> _Exercise passage_
-----

Evaluation Protocol: WARD is evaluated using multiple held-out benchmarks including WARD-Test (50 URLs/6 platforms disjoint from training), Popup, EIA, VPI, WASP, and PIArena for cross-domain testing. Metrics include recall, precision, F1, accuracy, false positive rate, agent utility degradation, and latency/runtime. Adaptive adversarial robustness is tested via A3T with up to 10 attack attempts per sample, measuring success rates of attacks. Robustness to PIG attacks (guard-targeted) is evaluated separately. Agent utility is assessed via false positive flags and degradation in task success using WebArena benchmarks with GPT-4o agents. Efficiency measured by output tokens and inference time on NVIDIA H200 GPU in parallel agent deployment. Baselines are 25 prior guard models spanning closed-source APIs, open-source instruct models, and existing guard architectures.
Reproducibility: Code and models are publicly released at https://github.com/caothientri2001vn/WARD-WebAgent. Datasets WARD-Base and WARD-PIG are described but links or access details are not specified. Detailed training prompts and PIG prompts are in appendices. Model checkpoints include WARD-0.8B and WARD-2B variant sizes.

-----

[Data items]

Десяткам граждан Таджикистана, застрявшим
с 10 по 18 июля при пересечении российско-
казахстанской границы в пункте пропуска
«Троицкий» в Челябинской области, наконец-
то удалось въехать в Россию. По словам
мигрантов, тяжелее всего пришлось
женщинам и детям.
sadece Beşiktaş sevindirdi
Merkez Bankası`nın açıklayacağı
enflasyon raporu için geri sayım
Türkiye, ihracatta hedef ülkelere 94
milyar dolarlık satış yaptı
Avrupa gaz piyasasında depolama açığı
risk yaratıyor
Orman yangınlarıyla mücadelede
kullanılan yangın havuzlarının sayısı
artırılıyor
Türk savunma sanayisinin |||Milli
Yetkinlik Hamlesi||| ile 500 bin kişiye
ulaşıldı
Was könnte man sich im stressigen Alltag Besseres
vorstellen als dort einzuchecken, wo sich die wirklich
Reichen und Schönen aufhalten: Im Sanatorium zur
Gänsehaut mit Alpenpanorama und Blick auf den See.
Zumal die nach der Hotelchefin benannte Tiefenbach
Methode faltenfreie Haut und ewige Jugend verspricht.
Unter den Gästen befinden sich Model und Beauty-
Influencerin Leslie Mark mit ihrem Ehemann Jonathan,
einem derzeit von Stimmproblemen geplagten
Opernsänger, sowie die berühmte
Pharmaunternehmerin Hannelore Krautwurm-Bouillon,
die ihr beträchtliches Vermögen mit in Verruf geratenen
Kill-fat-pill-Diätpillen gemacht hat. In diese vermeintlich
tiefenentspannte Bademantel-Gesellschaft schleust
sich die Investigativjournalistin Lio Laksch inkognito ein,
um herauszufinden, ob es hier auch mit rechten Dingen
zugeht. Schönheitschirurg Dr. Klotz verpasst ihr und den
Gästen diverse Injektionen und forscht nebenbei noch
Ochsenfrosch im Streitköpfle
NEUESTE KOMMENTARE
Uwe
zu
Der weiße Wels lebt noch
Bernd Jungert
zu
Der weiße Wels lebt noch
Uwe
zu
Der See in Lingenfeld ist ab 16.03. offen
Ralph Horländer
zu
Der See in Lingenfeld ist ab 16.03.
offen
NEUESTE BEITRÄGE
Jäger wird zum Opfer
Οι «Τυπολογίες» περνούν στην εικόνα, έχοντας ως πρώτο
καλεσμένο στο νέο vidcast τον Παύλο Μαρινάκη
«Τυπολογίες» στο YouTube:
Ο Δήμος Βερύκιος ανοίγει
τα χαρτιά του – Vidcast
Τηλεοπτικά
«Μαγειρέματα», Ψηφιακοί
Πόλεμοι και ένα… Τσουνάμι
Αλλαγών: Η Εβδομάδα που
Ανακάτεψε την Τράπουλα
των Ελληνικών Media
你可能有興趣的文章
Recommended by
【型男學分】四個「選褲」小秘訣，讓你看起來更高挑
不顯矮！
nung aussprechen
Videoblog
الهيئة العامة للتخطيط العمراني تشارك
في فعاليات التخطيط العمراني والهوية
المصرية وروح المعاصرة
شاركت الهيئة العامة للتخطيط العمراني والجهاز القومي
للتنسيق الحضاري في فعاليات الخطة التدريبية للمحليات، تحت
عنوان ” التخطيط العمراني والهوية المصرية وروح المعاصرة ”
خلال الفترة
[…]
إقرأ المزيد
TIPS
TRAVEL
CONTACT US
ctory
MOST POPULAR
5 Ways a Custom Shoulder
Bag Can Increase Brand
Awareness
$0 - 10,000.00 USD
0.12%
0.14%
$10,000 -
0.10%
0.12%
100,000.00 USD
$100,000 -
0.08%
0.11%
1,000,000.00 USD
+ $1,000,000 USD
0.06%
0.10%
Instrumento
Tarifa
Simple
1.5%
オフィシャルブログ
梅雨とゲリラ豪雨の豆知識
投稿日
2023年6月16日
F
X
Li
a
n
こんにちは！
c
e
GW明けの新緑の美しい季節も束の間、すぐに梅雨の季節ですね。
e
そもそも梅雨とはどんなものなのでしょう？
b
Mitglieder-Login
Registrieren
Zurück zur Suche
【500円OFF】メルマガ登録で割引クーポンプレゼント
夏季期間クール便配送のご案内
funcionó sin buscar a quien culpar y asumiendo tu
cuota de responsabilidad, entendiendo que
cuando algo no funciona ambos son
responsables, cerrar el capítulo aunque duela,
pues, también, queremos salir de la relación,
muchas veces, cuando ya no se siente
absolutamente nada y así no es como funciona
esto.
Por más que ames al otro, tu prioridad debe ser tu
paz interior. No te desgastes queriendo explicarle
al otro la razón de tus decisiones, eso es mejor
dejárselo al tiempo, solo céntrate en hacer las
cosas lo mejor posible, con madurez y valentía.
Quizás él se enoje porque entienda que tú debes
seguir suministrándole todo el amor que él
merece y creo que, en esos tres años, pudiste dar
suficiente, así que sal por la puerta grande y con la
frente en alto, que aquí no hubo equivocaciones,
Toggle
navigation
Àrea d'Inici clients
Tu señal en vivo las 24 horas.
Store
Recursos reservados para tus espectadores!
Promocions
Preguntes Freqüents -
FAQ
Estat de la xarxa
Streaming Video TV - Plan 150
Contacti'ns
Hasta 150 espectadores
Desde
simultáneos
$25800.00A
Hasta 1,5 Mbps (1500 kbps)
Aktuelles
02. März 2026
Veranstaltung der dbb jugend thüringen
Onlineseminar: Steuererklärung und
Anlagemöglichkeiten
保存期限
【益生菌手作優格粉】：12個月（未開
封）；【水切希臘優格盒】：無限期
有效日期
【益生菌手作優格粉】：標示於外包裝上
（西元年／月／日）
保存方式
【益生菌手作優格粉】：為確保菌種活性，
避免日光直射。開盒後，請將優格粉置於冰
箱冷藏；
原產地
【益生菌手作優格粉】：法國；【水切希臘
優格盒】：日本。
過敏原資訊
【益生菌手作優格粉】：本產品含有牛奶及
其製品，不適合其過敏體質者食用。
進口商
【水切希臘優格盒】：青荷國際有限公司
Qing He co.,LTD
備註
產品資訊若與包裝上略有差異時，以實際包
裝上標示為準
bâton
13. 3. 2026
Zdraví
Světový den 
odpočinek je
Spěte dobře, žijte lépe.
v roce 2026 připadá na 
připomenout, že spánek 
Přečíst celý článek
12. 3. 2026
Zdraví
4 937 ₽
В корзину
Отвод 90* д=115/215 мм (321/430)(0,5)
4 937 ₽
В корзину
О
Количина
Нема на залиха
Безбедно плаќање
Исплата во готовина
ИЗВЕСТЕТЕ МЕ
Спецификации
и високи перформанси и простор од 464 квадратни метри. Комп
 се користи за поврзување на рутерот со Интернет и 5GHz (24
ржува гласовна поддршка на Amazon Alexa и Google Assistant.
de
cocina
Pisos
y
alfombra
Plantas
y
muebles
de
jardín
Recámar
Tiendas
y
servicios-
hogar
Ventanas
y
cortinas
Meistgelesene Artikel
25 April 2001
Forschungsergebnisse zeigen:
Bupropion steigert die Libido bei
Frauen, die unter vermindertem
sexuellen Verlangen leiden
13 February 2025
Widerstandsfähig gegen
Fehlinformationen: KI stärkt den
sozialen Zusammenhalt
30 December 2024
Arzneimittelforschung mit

-----

> _Work task 1_
How many prior guard models serve as baselines in the WARD passage?
> _Work task 2_
Can you extract the WARD passage from the words "Evaluation Protocol: WARD" to the words "existing guard architectures.", copying it word for word?

> _Written answer 1_
25

> _Written answer 2_
Evaluation Protocol: WARD is evaluated using multiple held-out benchmarks including WARD-Test (50 URLs/6 platforms disjoint from training), Popup, EIA, VPI, WASP, and PIArena for cross-domain testing. Metrics include recall, precision, F1, accuracy, false positive rate, agent utility degradation, and latency/runtime. Adaptive adversarial robustness is tested via A3T with up to 10 attack attempts per sample, measuring success rates of attacks. Robustness to PIG attacks (guard-targeted) is evaluated separately. Agent utility is assessed via false positive flags and degradation in task success using WebArena benchmarks with GPT-4o agents. Efficiency measured by output tokens and inference time on NVIDIA H200 GPU in parallel agent deployment. Baselines are 25 prior guard models spanning closed-source APIs, open-source instruct models, and existing guard architectures.